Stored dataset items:
==*==

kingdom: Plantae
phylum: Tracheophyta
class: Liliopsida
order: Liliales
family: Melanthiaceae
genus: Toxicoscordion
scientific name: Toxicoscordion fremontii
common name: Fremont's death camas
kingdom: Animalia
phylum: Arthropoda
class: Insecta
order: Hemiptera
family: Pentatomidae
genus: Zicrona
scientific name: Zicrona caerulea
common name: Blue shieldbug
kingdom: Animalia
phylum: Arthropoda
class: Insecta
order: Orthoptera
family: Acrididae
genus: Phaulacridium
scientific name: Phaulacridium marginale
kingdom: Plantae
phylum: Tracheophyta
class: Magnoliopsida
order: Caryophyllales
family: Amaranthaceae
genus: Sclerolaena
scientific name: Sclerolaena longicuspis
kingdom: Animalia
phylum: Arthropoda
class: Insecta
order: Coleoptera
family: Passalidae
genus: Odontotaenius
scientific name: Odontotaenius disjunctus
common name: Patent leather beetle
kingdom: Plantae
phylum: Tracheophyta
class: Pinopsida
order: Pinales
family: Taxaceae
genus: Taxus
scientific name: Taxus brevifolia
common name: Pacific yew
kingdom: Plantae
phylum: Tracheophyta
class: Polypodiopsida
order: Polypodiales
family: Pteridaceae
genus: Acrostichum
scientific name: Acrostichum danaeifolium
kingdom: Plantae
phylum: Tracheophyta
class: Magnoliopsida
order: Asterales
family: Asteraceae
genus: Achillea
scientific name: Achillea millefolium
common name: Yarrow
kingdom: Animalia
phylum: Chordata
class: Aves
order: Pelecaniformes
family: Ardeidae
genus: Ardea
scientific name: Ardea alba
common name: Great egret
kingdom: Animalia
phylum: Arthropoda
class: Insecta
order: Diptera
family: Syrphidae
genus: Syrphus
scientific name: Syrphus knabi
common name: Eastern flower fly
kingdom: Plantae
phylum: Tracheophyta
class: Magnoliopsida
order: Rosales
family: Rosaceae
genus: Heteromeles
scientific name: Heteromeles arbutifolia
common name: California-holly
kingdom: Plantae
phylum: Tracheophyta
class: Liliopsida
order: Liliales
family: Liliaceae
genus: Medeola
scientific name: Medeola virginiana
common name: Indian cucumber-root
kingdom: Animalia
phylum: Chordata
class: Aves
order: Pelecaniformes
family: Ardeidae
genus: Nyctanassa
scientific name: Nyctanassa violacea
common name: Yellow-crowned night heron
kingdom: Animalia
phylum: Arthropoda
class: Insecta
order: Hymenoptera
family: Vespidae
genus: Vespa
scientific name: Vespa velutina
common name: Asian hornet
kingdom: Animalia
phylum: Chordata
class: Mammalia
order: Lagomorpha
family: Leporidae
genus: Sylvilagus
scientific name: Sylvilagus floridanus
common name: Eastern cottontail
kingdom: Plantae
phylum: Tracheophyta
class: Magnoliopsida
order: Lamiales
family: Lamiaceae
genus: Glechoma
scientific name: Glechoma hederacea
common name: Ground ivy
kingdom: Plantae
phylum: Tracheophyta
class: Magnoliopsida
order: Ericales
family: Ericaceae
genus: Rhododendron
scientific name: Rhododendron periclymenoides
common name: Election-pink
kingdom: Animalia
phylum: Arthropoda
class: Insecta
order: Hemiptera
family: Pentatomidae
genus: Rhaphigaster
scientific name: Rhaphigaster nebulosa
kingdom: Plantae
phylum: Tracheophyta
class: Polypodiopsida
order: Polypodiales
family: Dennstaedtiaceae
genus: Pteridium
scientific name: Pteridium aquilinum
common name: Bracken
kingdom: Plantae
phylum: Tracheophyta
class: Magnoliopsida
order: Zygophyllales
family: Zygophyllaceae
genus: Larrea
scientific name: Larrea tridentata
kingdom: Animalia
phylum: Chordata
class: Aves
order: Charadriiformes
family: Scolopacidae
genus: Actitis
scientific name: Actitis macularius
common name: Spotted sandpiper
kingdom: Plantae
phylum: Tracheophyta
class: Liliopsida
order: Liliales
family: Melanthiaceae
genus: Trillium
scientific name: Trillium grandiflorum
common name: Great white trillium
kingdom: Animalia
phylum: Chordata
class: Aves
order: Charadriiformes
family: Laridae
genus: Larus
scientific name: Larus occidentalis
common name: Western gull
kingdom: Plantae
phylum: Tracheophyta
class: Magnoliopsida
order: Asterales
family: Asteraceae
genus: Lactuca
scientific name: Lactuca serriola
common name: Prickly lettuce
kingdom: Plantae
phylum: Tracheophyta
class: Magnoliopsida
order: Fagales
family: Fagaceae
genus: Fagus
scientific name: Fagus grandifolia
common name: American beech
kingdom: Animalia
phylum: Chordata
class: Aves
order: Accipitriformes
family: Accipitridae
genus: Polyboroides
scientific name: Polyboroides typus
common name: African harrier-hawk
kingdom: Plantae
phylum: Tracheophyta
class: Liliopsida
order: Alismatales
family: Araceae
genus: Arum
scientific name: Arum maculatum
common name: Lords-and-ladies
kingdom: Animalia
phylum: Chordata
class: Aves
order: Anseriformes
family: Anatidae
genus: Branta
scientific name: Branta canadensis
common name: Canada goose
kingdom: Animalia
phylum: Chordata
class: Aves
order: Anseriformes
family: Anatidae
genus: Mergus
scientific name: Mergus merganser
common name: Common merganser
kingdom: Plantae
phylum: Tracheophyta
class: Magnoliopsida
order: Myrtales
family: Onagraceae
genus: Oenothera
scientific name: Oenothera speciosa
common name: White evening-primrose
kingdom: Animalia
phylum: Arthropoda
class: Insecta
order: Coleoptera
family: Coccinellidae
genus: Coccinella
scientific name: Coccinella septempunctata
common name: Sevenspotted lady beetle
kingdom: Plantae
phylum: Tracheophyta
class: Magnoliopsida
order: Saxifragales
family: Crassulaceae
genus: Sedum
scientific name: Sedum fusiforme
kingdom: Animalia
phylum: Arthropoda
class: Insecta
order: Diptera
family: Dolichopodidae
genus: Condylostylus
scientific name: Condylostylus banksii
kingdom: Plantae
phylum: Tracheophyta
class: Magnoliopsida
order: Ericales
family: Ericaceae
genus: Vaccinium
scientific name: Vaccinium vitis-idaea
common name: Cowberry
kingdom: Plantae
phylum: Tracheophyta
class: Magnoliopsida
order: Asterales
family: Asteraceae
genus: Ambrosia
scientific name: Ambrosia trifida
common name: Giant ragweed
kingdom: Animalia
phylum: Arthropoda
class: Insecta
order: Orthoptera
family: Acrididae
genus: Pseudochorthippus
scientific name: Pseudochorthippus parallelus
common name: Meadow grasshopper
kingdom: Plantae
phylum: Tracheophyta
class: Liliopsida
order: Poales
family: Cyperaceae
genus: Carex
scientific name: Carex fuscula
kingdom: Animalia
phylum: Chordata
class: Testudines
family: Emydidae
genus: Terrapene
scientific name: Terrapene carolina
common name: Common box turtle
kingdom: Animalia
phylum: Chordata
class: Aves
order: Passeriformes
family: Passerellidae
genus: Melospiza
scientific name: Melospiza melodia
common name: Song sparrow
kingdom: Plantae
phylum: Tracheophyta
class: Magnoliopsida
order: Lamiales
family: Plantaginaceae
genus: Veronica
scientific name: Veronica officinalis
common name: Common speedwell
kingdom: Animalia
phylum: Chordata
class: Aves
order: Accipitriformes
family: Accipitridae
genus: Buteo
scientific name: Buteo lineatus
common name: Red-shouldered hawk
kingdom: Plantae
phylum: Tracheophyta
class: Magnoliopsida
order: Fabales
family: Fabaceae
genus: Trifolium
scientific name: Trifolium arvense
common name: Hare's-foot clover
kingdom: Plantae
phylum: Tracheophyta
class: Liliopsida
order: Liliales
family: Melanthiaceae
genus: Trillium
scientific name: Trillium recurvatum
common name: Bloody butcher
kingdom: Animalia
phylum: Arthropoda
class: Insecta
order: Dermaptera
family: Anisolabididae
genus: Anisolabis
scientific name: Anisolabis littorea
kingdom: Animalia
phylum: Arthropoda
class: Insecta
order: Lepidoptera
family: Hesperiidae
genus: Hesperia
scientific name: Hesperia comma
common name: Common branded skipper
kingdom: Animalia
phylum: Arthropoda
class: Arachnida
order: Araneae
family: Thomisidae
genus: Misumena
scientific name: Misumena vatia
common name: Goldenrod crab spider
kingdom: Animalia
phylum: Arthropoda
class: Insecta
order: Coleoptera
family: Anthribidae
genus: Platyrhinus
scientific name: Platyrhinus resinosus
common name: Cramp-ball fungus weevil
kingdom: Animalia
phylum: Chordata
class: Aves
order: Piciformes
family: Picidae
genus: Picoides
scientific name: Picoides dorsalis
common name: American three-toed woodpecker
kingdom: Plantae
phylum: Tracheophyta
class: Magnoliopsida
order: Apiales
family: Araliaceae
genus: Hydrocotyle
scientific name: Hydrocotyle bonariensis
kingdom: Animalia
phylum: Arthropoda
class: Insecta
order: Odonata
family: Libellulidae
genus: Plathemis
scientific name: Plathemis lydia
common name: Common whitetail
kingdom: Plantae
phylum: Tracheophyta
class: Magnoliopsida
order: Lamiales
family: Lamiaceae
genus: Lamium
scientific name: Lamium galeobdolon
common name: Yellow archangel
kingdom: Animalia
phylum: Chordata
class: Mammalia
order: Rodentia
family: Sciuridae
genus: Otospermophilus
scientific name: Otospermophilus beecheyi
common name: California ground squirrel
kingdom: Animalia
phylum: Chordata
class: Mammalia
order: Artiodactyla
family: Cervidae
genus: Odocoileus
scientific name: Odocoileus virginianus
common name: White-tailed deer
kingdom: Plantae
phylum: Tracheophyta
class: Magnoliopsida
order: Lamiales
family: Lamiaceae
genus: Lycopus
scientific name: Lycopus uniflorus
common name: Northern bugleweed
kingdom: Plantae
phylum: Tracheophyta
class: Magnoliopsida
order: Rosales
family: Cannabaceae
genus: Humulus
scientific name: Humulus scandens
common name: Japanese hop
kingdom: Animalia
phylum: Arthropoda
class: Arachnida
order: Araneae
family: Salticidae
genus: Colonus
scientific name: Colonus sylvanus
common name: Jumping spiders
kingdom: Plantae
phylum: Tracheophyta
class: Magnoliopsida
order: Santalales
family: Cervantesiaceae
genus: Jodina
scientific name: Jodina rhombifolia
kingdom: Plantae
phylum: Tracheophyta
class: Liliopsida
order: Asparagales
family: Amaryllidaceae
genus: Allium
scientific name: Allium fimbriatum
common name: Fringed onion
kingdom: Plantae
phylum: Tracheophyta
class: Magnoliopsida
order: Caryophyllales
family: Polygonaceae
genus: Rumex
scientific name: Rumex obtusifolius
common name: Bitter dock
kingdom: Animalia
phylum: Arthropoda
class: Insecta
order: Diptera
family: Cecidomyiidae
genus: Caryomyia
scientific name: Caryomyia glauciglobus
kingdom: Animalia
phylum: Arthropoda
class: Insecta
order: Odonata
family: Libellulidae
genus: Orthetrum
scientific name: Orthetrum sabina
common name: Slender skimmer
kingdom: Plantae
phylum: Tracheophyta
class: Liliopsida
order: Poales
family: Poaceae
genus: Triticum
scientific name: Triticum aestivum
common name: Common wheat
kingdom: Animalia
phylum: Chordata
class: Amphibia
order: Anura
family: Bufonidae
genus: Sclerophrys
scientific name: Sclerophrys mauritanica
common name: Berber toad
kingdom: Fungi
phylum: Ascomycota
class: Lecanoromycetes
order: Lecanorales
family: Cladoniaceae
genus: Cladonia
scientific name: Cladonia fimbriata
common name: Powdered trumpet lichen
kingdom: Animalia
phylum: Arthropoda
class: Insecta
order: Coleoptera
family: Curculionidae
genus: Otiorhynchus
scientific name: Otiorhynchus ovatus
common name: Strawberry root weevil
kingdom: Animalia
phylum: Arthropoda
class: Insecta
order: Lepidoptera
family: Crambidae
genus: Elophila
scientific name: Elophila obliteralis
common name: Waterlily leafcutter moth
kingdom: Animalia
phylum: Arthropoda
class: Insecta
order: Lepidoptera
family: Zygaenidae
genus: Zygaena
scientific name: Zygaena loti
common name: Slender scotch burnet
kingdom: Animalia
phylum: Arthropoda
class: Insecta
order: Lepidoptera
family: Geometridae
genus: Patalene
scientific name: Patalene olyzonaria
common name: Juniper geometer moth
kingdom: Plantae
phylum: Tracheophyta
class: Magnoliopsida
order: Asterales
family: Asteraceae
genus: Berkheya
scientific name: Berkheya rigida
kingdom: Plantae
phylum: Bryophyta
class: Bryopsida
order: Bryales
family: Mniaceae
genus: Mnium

==*==

In the entries from the very start through the line holding "common name: Great egret", inclusive, change every "phylum" to "division" and leave everything else unchanged.

**Answer for the task:**
kingdom: Plantae
division: Tracheophyta
class: Liliopsida
order: Liliales
family: Melanthiaceae
genus: Toxicoscordion
scientific name: Toxicoscordion fremontii
common name: Fremont's death camas
kingdom: Animalia
division: Arthropoda
class: Insecta
order: Hemiptera
family: Pentatomidae
genus: Zicrona
scientific name: Zicrona caerulea
common name: Blue shieldbug
kingdom: Animalia
division: Arthropoda
class: Insecta
order: Orthoptera
family: Acrididae
genus: Phaulacridium
scientific name: Phaulacridium marginale
kingdom: Plantae
division: Tracheophyta
class: Magnoliopsida
order: Caryophyllales
family: Amaranthaceae
genus: Sclerolaena
scientific name: Sclerolaena longicuspis
kingdom: Animalia
division: Arthropoda
class: Insecta
order: Coleoptera
family: Passalidae
genus: Odontotaenius
scientific name: Odontotaenius disjunctus
common name: Patent leather beetle
kingdom: Plantae
division: Tracheophyta
class: Pinopsida
order: Pinales
family: Taxaceae
genus: Taxus
scientific name: Taxus brevifolia
common name: Pacific yew
kingdom: Plantae
division: Tracheophyta
class: Polypodiopsida
order: Polypodiales
family: Pteridaceae
genus: Acrostichum
scientific name: Acrostichum danaeifolium
kingdom: Plantae
division: Tracheophyta
class: Magnoliopsida
order: Asterales
family: Asteraceae
genus: Achillea
scientific name: Achillea millefolium
common name: Yarrow
kingdom: Animalia
division: Chordata
class: Aves
order: Pelecaniformes
family: Ardeidae
genus: Ardea
scientific name: Ardea alba
common name: Great egret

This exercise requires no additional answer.